Глядя, как она выходит из ворот школы, человек посторонний мог бы принять ее за беспечную школьницу. Не знаю, чему она там учила ребят, только они приветствовали ее свистом и подбрасывали в воздух кепки.

Поначалу я старался говорить с ней как можно тише и при этом прятал руки подальше. Она при первом же знакомстве спросила, почему я не принимаю американское гражданство. Я проворчал в ответ: оттого, что я не американец, because I’m a wop[42]; тогда она рассмеялась и ответила, что американцем человека делают доллары и голова на плечах. Чего тебе недостает? Долларов или головы? Я не раз задумывался, какие у нас могли бы быть дети. У нее гладкие, твердые бедра, живот с золотистым пушком, она вскормлена на молоке и апельсиновом соке, а у меня густая темная кровь. Оба мы бог знает откуда, только дети дали бы нам узнать, кто мы на самом деле, что у нас в крови. Хорошо бы, думал я, если б мой сын походил на моего отца, на моего деда, тогда бы я наконец увидел, каков я сам. Розанна согласна была и сына мне родить, если только я с ней поеду на побережье. Но я удержался, не захотел: от такой мамы и от меня родится разве что еще один ублюдок — американский парнишка. Я уж тогда знал, что вернусь домой.

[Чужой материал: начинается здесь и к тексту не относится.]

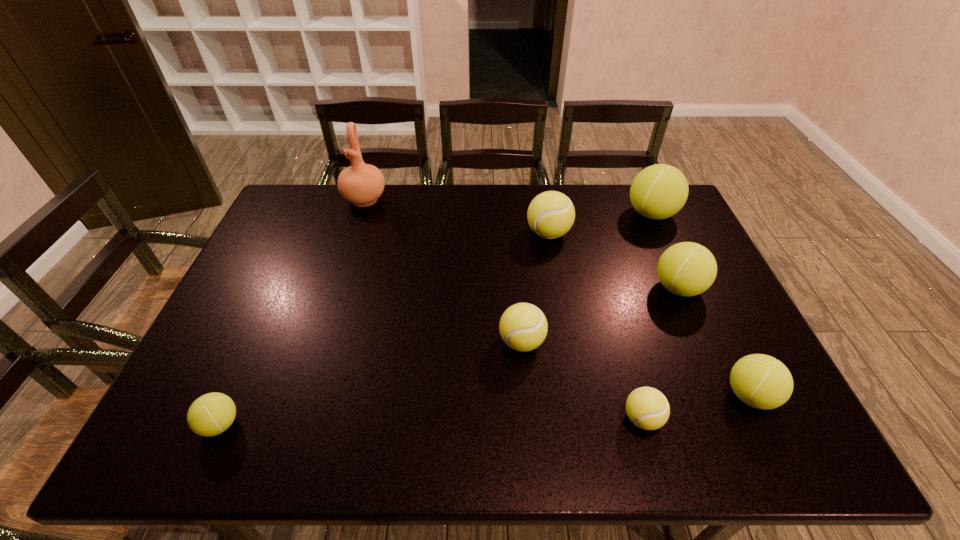
I want to click on free space between the nearest yellow tennis ball and the second biggest yellow tennis ball, so click(582, 380).

Image resolution: width=960 pixels, height=540 pixels. Find the location of `vacant space that's between the fourth nearest object and the tallest tennis ball`. vacant space that's between the fourth nearest object and the tallest tennis ball is located at coordinates (587, 278).

Locate an element on the screen. Image resolution: width=960 pixels, height=540 pixels. the fourth closest object to the tallest tennis ball is located at coordinates (760, 381).

Identify the location of the fifth closest object relative to the fourth nearest tennis ball. (659, 191).

Locate which tennis ball ranks sixth in proximity to the third biggest green tennis ball. Please provide its 2D coordinates. Your answer should be formatted as a tuple, i.e. [(x, y)], where the tuple contains the x and y coordinates of a point satisfying the conditions above.

[(211, 414)]

This screenshot has height=540, width=960. I want to click on tennis ball that stands as the second closest to the fourth tennis ball from left to right, so click(x=523, y=327).

Choose which green tennis ball is the third nearest neighbor to the second farthest green tennis ball. Please provide its 2D coordinates. Your answer should be formatted as a tuple, i.e. [(x, y)], where the tuple contains the x and y coordinates of a point satisfying the conditions above.

[(211, 414)]

Image resolution: width=960 pixels, height=540 pixels. Identify the location of green tennis ball that is the third closest one to the third nearest green tennis ball. (211, 414).

The image size is (960, 540). I want to click on yellow tennis ball that stands as the second closest to the second nearest yellow tennis ball, so click(x=551, y=214).

Point out which yellow tennis ball is positioned as the nearest to the pottery. Please provide its 2D coordinates. Your answer should be formatted as a tuple, i.e. [(x, y)], where the tuple contains the x and y coordinates of a point satisfying the conditions above.

[(551, 214)]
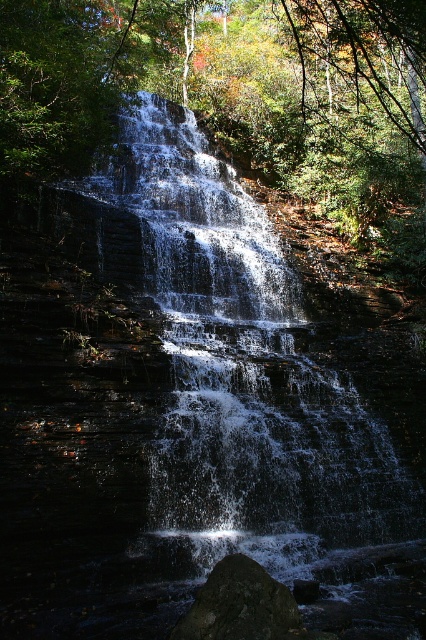
Question: Can you confirm if white frothy water at center is wider than dark gray rock at center?

Choices:
 (A) yes
 (B) no

Answer: (A)

Question: Does white frothy water at center appear over dark gray rock at center?

Choices:
 (A) yes
 (B) no

Answer: (A)

Question: Among these points, which one is farthest from the camera?

Choices:
 (A) (244, 448)
 (B) (190, 632)

Answer: (A)

Question: Is white frothy water at center thinner than dark gray rock at center?

Choices:
 (A) yes
 (B) no

Answer: (B)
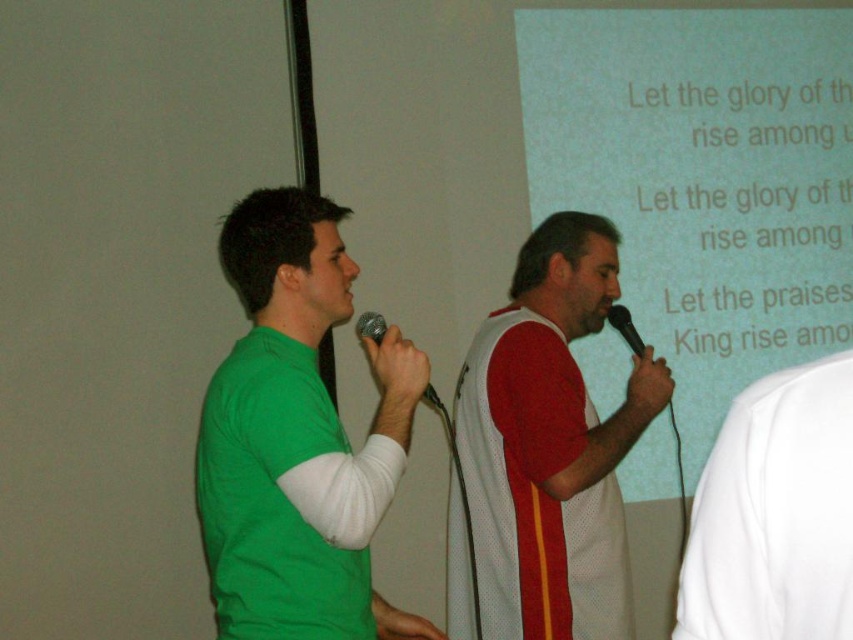
Measure the distance between point (318, 292) and camera.

They are 6.15 feet apart.

Is point (393, 333) positioned in front of point (442, 404)?

That is True.

You are a GUI agent. You are given a task and a screenshot of the screen. Output one action in this format:
    pyautogui.click(x=<x>, y=<y>)
    Task: Click on the green matte t-shirt at left
    The height and width of the screenshot is (640, 853).
    Given the screenshot: What is the action you would take?
    pyautogui.click(x=282, y=436)

Which is in front, point (804, 77) or point (827, 442)?

Point (827, 442)

How distant is white matte projection screen at upper center from white matte shirt at right?

They are 2.64 meters apart.

Does point (735, 108) come in front of point (802, 371)?

That is False.

Where is `white matte projection screen at upper center`? This screenshot has width=853, height=640. white matte projection screen at upper center is located at coordinates (703, 179).

Which is behind, point (223, 538) or point (572, 380)?

The point (572, 380) is behind.

What do you see at coordinates (282, 436) in the screenshot? I see `green matte t-shirt at left` at bounding box center [282, 436].

Locate an element on the screen. The width and height of the screenshot is (853, 640). green matte t-shirt at left is located at coordinates (282, 436).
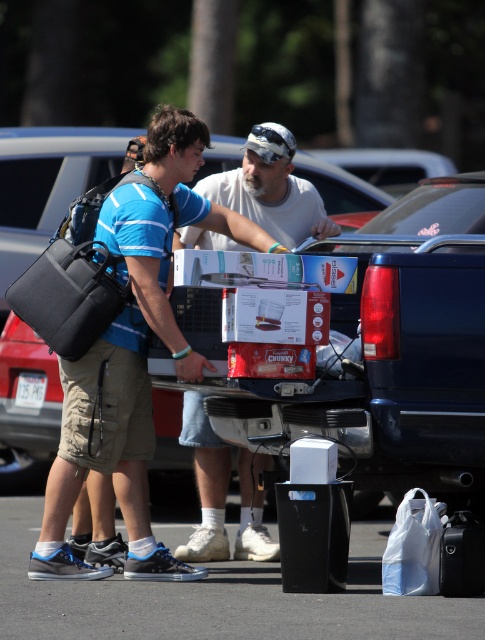
Can you confirm if matte black backpack at left is positioned above white matte shirt at center?

Indeed, matte black backpack at left is positioned over white matte shirt at center.

Does point (60, 516) lie in front of point (289, 166)?

Yes.

Measure the distance between point (188,134) and camera.

10.00 meters

The image size is (485, 640). Find the location of `matte black backpack at left`. matte black backpack at left is located at coordinates (118, 396).

Does red cardboard boxes at center appear under white matte shirt at center?

No, red cardboard boxes at center is not below white matte shirt at center.

What do you see at coordinates (414, 337) in the screenshot?
I see `red cardboard boxes at center` at bounding box center [414, 337].

Find the location of `red cardboard boxes at center`. red cardboard boxes at center is located at coordinates (414, 337).

Can you confirm if red cardboard boxes at center is shorter than matte black backpack at left?

Yes, red cardboard boxes at center is shorter than matte black backpack at left.

Who is shorter, red cardboard boxes at center or matte black backpack at left?

red cardboard boxes at center

Locate an element on the screen. The image size is (485, 640). red cardboard boxes at center is located at coordinates (414, 337).

Locate an element on the screen. red cardboard boxes at center is located at coordinates (414, 337).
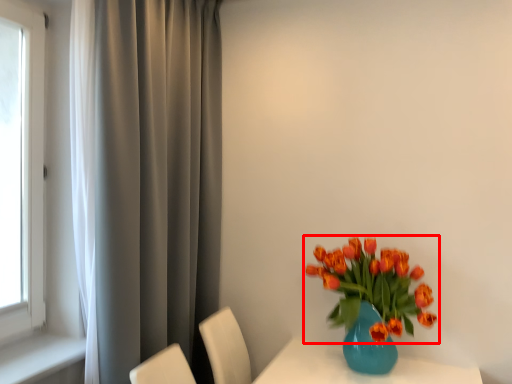
Question: From the image's perspective, where is flower (annotated by the red box) located in relation to curtain in the image?

Choices:
 (A) below
 (B) above

Answer: (A)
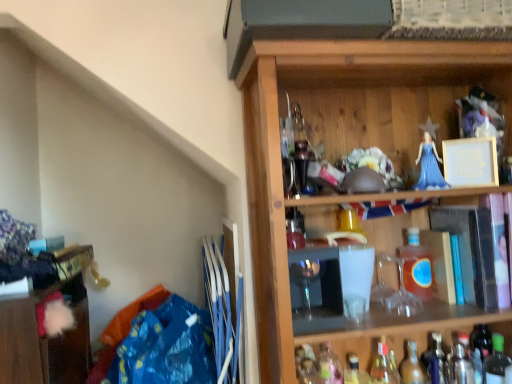
Image resolution: width=512 pixels, height=384 pixels. Describe the element at coordinates (412, 366) in the screenshot. I see `translucent glass bottle at lower right, the fourth bottle in the right-to-left sequence` at that location.

Where is `wooden cabinet at lower left`? wooden cabinet at lower left is located at coordinates (46, 336).

Describe the element at coordinates (46, 336) in the screenshot. This screenshot has width=512, height=384. I see `wooden cabinet at lower left` at that location.

Locate an element on the screen. translucent amber glass bottle at center-right, which is counted as the fifth bottle, starting from the right is located at coordinates (416, 265).

What are the coordinates of `translucent glass bottle at lower right, positioned as the sixth bottle in left-to-right order` in the screenshot? It's located at (x=435, y=359).

Identify the location of translucent glass bottle at lower right, which ranks as the fifth bottle in left-to-right order. (412, 366).

Can you confirm if translucent amber glass bottle at center-right, which is counted as the fifth bottle, starting from the right, is taller than translucent glass bottle at lower right, marked as the sixth bottle in a right-to-left arrangement?

Yes, translucent amber glass bottle at center-right, which is counted as the fifth bottle, starting from the right, is taller than translucent glass bottle at lower right, marked as the sixth bottle in a right-to-left arrangement.

Which is less distant, (429, 259) or (381, 368)?

Point (429, 259).

Considering the positions of objects translucent amber glass bottle at center-right, which is counted as the fifth bottle, starting from the right, and translucent glass bottle at lower right, marked as the sixth bottle in a right-to-left arrangement, in the image provided, who is in front, translucent amber glass bottle at center-right, which is counted as the fifth bottle, starting from the right, or translucent glass bottle at lower right, marked as the sixth bottle in a right-to-left arrangement,?

translucent amber glass bottle at center-right, which is counted as the fifth bottle, starting from the right, is in front.

In the scene shown: From the image's perspective, which is above, translucent amber glass bottle at center-right, arranged as the 4th bottle when viewed from the left, or translucent glass bottle at lower right, which is the third bottle from left to right?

Розанна, покуда жила со мной, ничего не добилась. Летом мы по воскресеньям ездили с ней на машине к морю купаться, она разгуливала по пляжу в сандалиях и в купальном костюме, потягивала напитки, сидя в кресле-качалке — она лежала в нем, как у меня в постели. Я смеялся, только уж не знаю над кем. И все же мне эта женщина нравилась, как порой по утрам нравится запах воздуха, как нравится трогать руками свежие фрукты на уличных лотках итальянцев.

Однажды вечером она сказала мне, что возвращается к своим. Я растерялся — никогда не думал, что она способна на такой поступок. Стал у нее расспрашивать, надолго ли, но она уставилась на свои колени — мы сидели рядом в машине — и сказала, что я не должен ей ничего говорить, что все уже решено и она возвращается к своим навсегда. Я спросил, когда она думает ехать.

— Хоть завтра. Any time[43].

По дороге к ее пансиону я сказал, что мы все еще можем поправить, можем пожениться. Она улыбнулась, не подымая глаз, сморщила лоб, но не мешала мне говорить.

— Я думала об этом, — сказала она мне своим хрипловатым голосом. — Бесполезно. Я проиграла. I’ve lost my battle[44].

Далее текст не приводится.